Les thiopurines (azathioprine, 6-mercaptopurine) sont utilisées depuis plusieurs décennies pour traiter les patients souffrant d'une maladie inflammatoire chronique intestinale (MICI). Jusqu'à la fin des années 1990, avant l'arrivée des biothérapies, cette classe de molécules était la seule ayant démontré son efficacité comme traitement de fond des MICI, en permettant notamment un sevrage en corticoïdes.
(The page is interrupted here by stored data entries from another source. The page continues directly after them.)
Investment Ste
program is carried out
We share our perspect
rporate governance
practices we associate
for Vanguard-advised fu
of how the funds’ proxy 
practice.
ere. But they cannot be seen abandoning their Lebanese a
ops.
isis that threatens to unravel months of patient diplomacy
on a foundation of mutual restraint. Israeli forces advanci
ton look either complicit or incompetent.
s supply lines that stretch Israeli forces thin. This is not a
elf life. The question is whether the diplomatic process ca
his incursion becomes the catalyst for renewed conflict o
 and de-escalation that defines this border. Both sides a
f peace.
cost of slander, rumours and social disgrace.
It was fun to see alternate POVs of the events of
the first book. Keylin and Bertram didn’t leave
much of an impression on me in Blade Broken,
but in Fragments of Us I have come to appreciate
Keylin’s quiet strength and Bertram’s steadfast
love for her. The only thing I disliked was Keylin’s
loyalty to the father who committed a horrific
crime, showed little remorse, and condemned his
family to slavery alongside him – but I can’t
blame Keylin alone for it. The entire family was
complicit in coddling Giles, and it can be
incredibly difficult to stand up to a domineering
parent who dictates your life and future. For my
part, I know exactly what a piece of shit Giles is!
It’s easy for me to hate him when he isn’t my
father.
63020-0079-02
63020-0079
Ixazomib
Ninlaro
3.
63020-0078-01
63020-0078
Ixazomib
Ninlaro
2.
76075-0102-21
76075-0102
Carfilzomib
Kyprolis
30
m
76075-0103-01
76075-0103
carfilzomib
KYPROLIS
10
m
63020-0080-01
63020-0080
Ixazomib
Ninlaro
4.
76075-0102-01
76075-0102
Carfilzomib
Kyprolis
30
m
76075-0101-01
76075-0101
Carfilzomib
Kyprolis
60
Où en sommes-nous 20 ans plus tard ? Les récents consensus français sur la prise en charge des patients avec une MICI ont permis de rappeler que les thiopurines restent un traitement utilisé larga manu en France, par exemple pour lever une corticodépendance (1, 2).
Bien entendu, les données de la cohorte Cancers et surrisque associé aux maladies inflammatoires en France (CESAME) montrant une augmentation faible mais significative du risque de certains cancers, tels les cancers cutanés et le lymphome, surtout chez le sujet âgé, ont fait rediscuter leur rapport bénéfice/risque dans cette indication (3, 4).
Le risque de lymphome étant réversible à l'arrêt du traitement et une surveillance dermatologique régulière possible, et même recommandée, une utilisation encadrée et optimisée est devenue la règle. Après une note historique du Pr Xavier Hébuterne sur les avancées thérapeutiques majeures permises par l'arrivée des thiopurines, nous rappellerons les modalités de surveillance des patients recevant ce traitement. Puis une nouvelle stratégie, l'utilisation de demi-doses d'azathioprine en cas d'association à un antifacteur de nécrose tumorale (TNF), est discutée par le Pr Xavier Roblin. Cette stratégie, qui connaît un succès grandissant à travers le monde, permettra-t-elle d'améliorer la tolérance à long terme des thiopurines, notamment de diminuer le risque de cancers, sans perte d'efficacité ? Telle est la question qui se pose à nous tous les jours, au moment où il est recommandé d'utiliser dès que possible l'infliximab en association à un immunosuppresseur et d'autant que les anti-TNF sous-cutanés (adalimumab, golimumab) sont également utilisés en combothérapie en cas de maladie sévère et/ou compliquée. Enfin, le Pr Guillaume Bouguen souligne le fait qu'il existe toujours une recherche active dans le domaine des thiopurines, avec des travaux scientifiques récents démontrant qu'elles sont loin d'être enterrées ! D'autres questions alimentent déjà les débats. Faut-il associer une thiopurine aux nouveaux anticorps monoclonaux que sont le védolizumab et l'ustékinumab ? Faut-il parfois préférer le méthotrexate aux thiopurines, en cas de combothérapie ?
Je vous souhaite une bonne lecture, en espérant que ce dépoussiérage vous offre une vision moderne et critique de la place des thiopurines dans la prise en charge des patients ayant une MICI.